Eğer daracık Fas sokaklarında
dolaşmak ise amacınız Arabie sizin aradığınız yardımcı olabilir. Kuzey Afrika mimarisinin gereği, kıvrımlı hafif loş bir sokakta, kendi halindeki bir baharat
dükkanına girdiğinizde hangi kokuları duyacaksanız, Arabie’de size o hissi verecektir.
Belki o günkü kazancı çok olmayan ve her zaman aza tamah etme terbiyesi almış,
görmüş geçirmiş dükkan sahibi size ballı-zencefilli-karanfilli-kekikli çay bile
ikram edebilir. Neden olmasın.
Luca Turin'in kitabında
Arabie, tatlı otsu olarak sınıflandırılmış ve beş üzerinden dört yıldız
verilerek çok başarılı bulunmuş. Arabie’yi, Serge Lutens parfümlerinin değişmez
burnu Christopher Sheldrake tasarlamış. Eau de Parfum (EDP) konsantrasyonunda.
Tam bir sonbahar-kış parfümü.
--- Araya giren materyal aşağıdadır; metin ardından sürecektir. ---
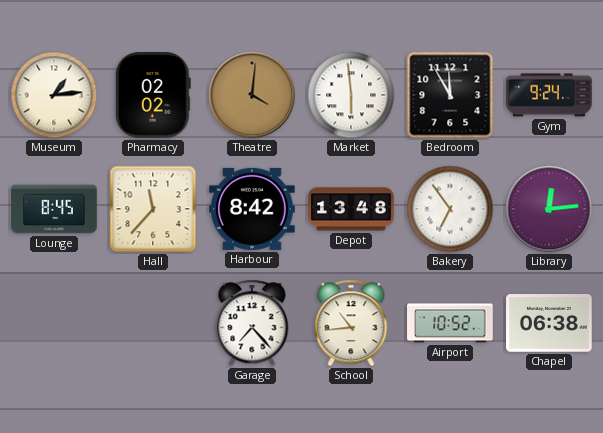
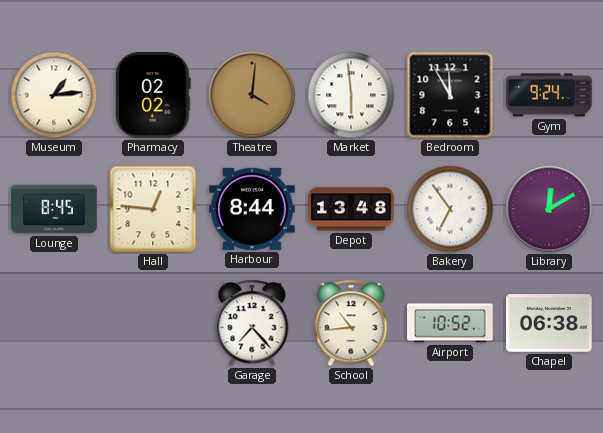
Hall: 11:37 -> 12:46
Harbour: 8:42 -> 8:44
Library: 12:14 -> 12:10
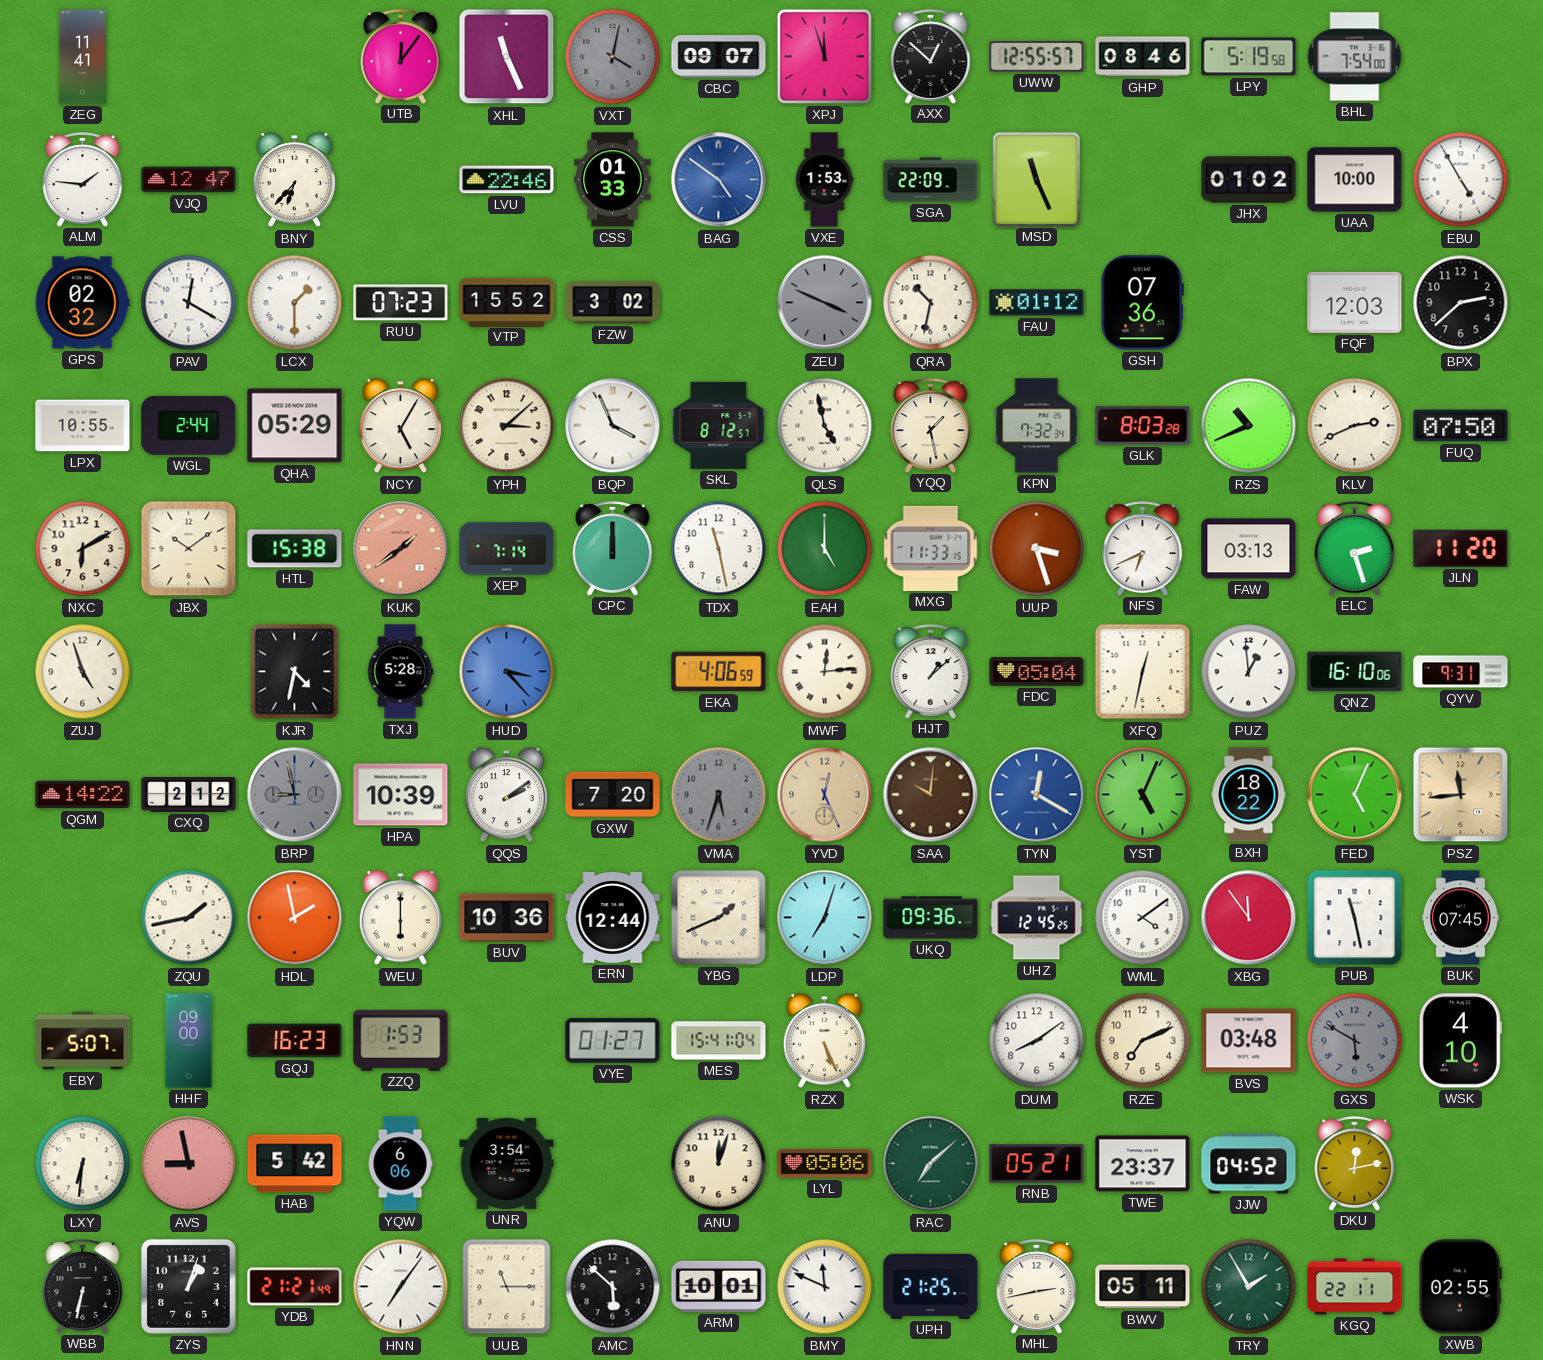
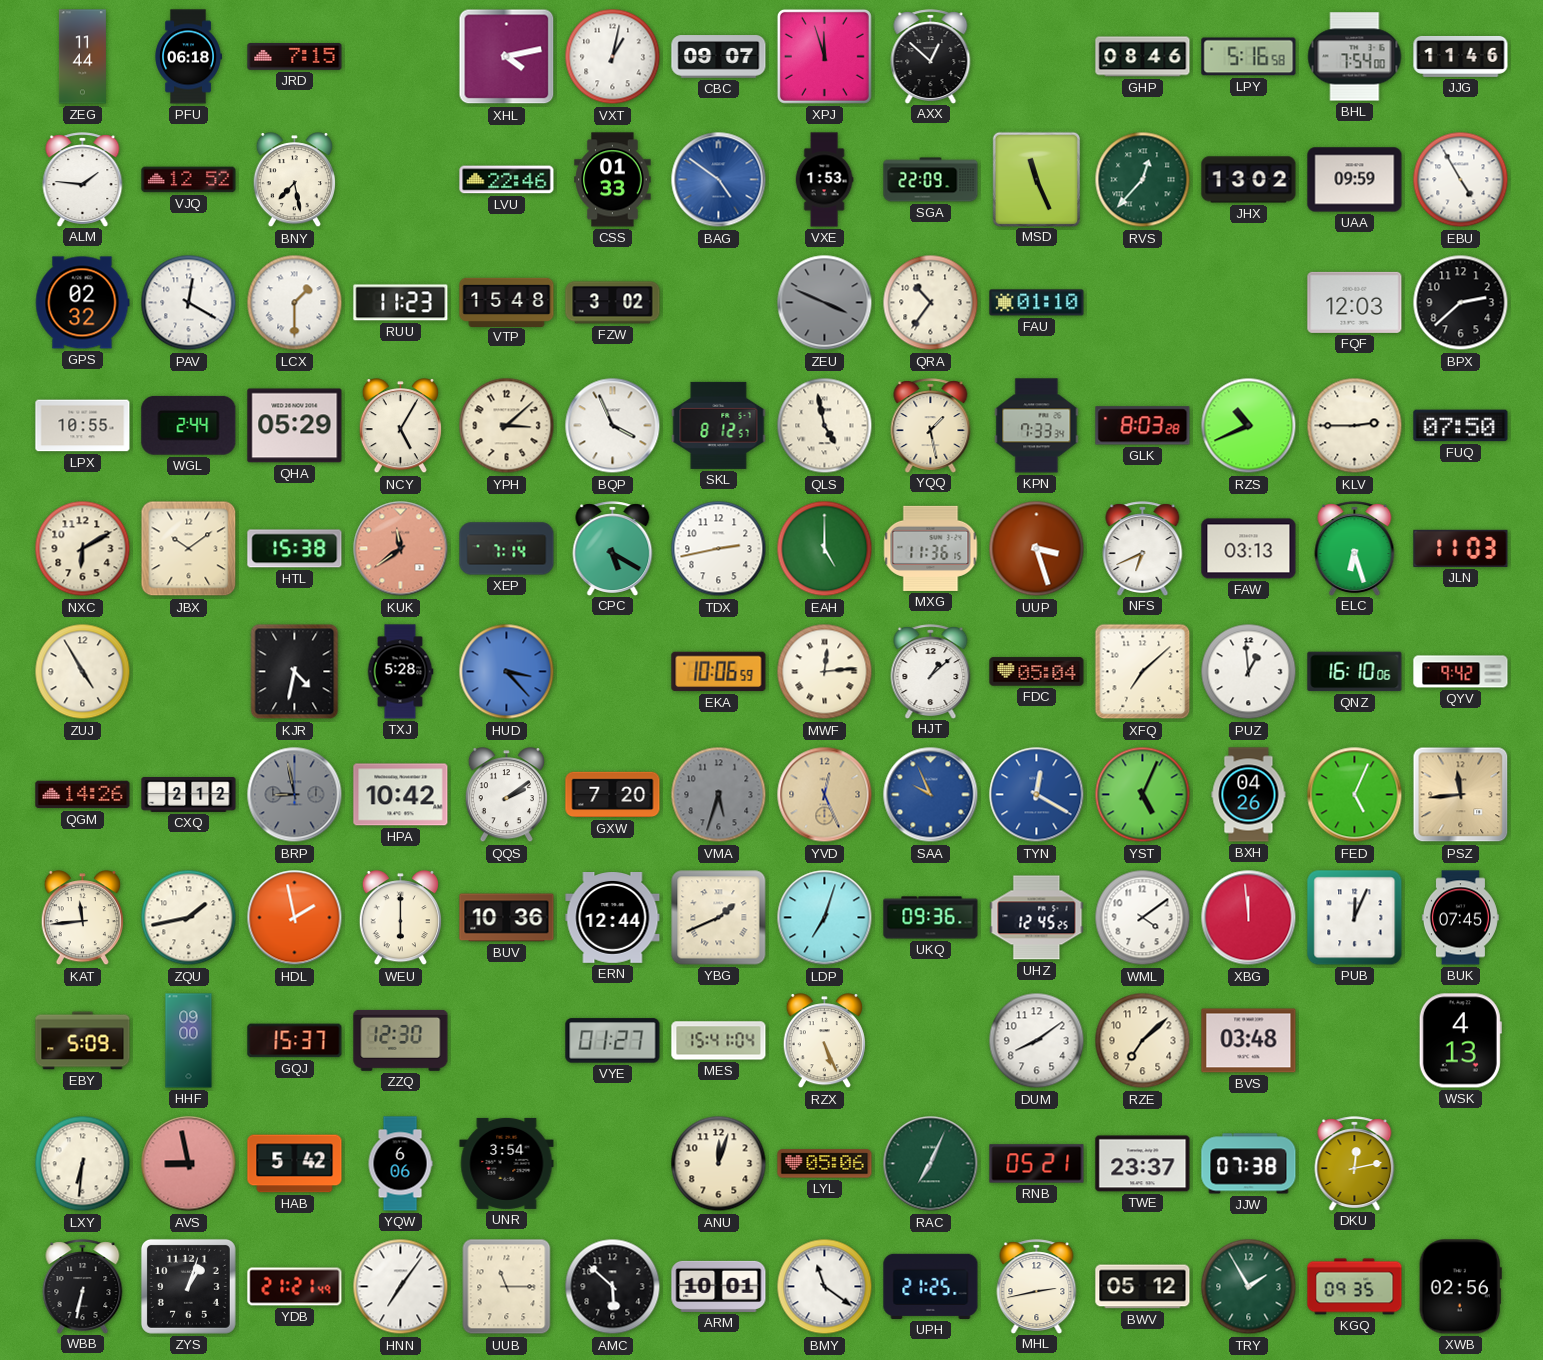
ZEG: 11:41 -> 11:44
PFU: none -> 06:18
JRD: none -> 7:15
UTB: 12:06 -> none
XHL: 11:26 -> 4:13
VXT: 4:02 -> 1:02
VXT dial: grey -> white
UWW: 12:55 -> none
LPY: 5:19 -> 5:16
JJG: none -> 11:46
VJQ: 12:47 -> 12:52
BNY: 6:37 -> 7:28
RVS: none -> 12:37
JHX: 01:02 -> 13:02
UAA: 10:00 -> 09:59
RUU: 07:23 -> 11:23
VTP: 15:52 -> 15:48
QRA: 10:32 -> 10:36
FAU: 01:12 -> 01:10
GSH: 07:36 -> none
KPN: 7:32 -> 7:33
KLV: 2:41 -> 2:45
KUK: 1:39 -> 11:39
CPC: 12:00 -> 5:20
TDX: 11:28 -> 2:43
MXG: 11:33 -> 11:36
ELC: 2:27 -> 6:27
JLN: 11:20 -> 11:03
ZUJ: 4:57 -> 4:55
EKA: 4:06 -> 10:06
XFQ: 12:32 -> 7:08
QYV: 9:31 -> 9:42
QGM: 14:22 -> 14:26
HPA: 10:39 -> 10:42
SAA: 10:01 -> 9:56
SAA dial: brown -> blue
BXH: 18:22 -> 04:26
KAT: none -> 11:44
XBG: 11:54 -> 11:59
PUB: 11:28 -> 12:04
EBY: 5:07 -> 5:09
GQJ: 16:23 -> 15:37
ZZQ: 1:53 -> 12:30
RZE: 7:11 -> 7:08
GXS: 5:50 -> none
WSK: 4:10 -> 4:13
RAC: 7:08 -> 7:04
JJW: 04:52 -> 07:38
BMY: 11:49 -> 11:21
BWV: 05:11 -> 05:12
KGQ: 22:11 -> 09:35
XWB: 02:55 -> 02:56
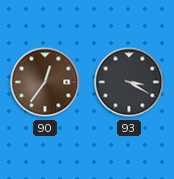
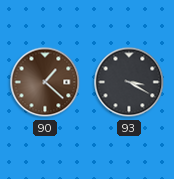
90: 12:36 -> 1:22
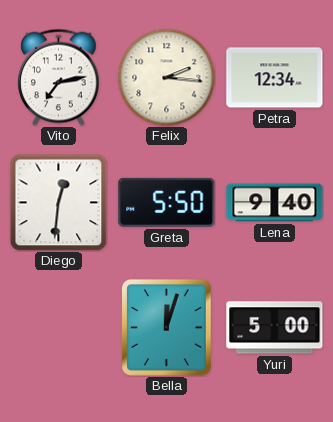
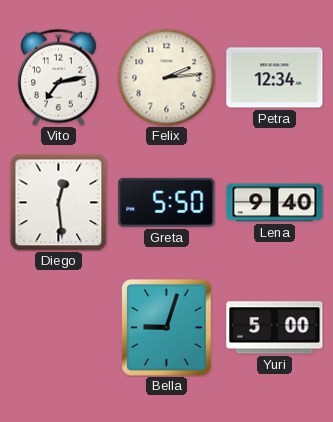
Felix: 2:16 -> 2:14
Diego: 12:31 -> 12:29
Bella: 12:03 -> 9:03
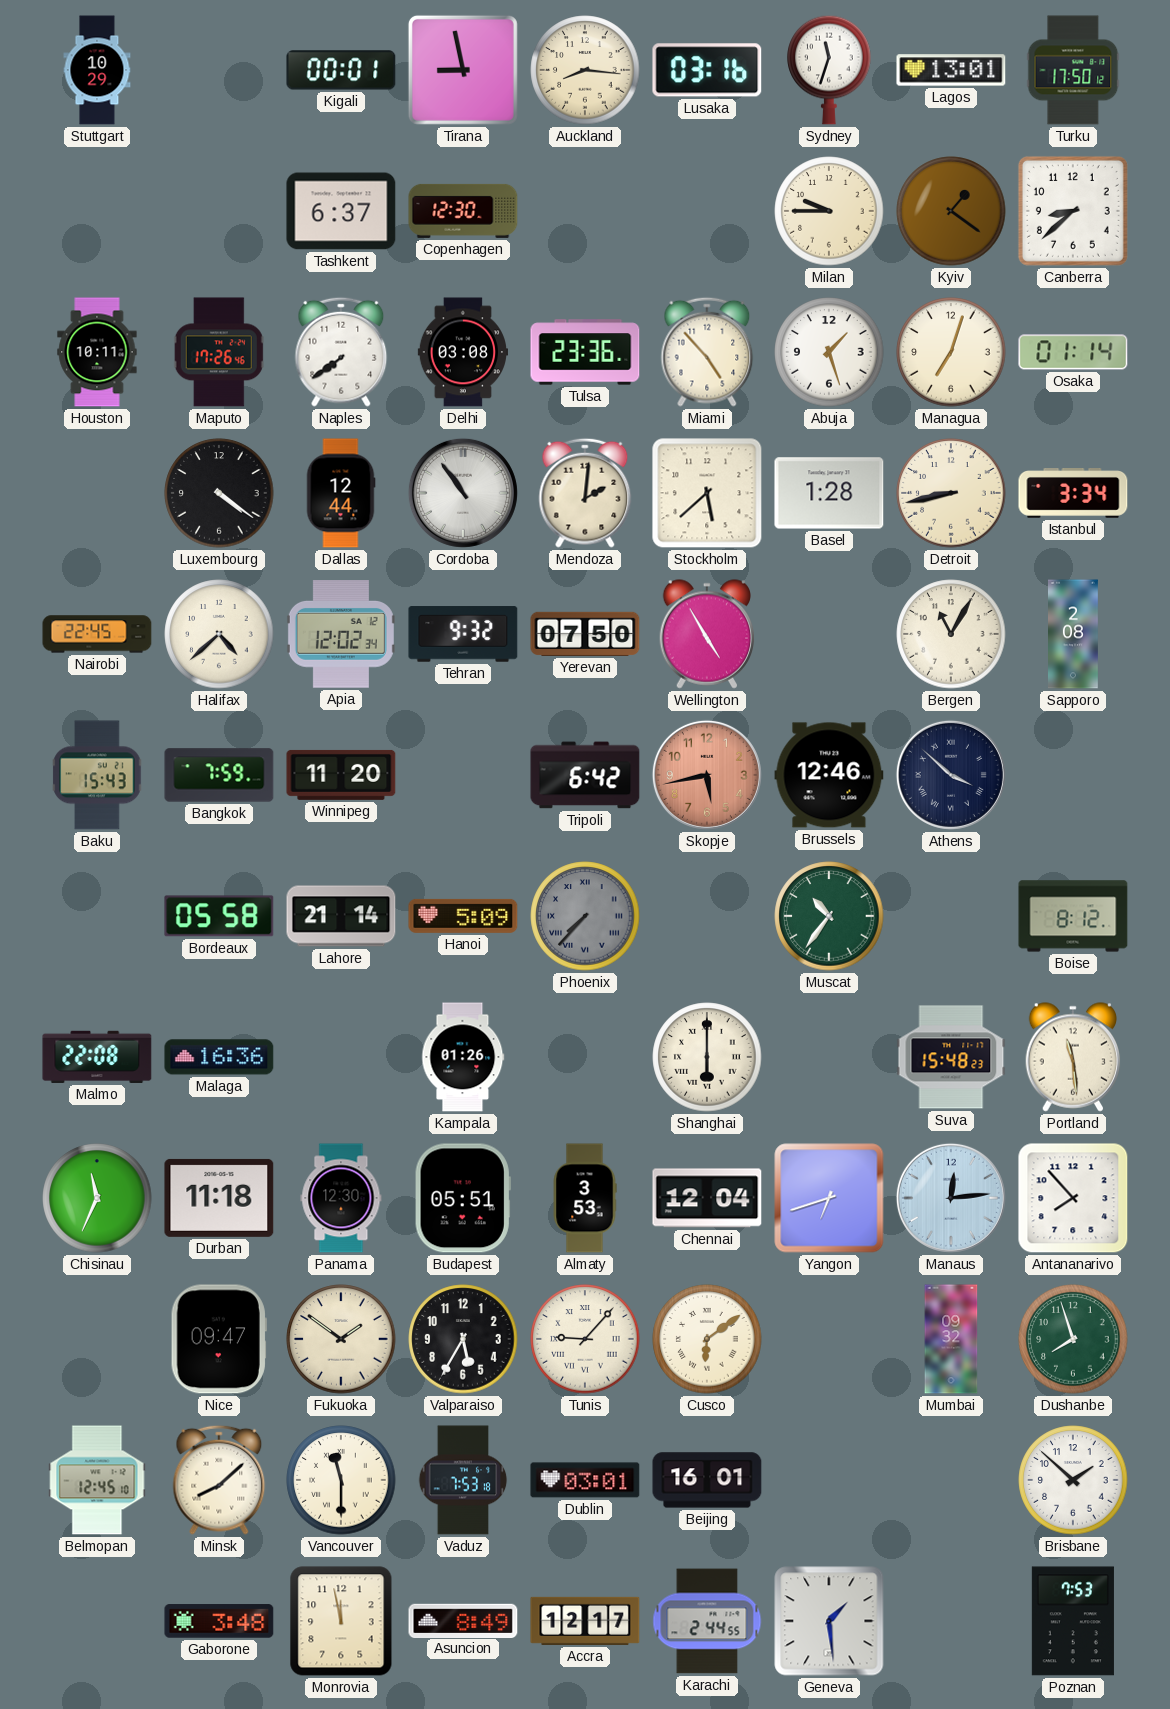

Uniseks olarak satışa sunulmuş olsa da sanki
erkek kullanımına biraz daha yakın.
Artıları:
+ Başlangıcını sevdim.
+ Genel olarak egzotik ve
ilginç bir sanat eseri.
+ Baharatlı-odunsu bir
parfüm arıyorsanız tam yerindesiniz.
Eksileri:
- Biraz fazla karmaşa var
kokusunda.
- Baharat kullanımı yoğun
ve baş ağrısı yapacak tarzda.
- Köşeli ve hafiften
uyumsuz kokusu rahatsız edici olabiliyor.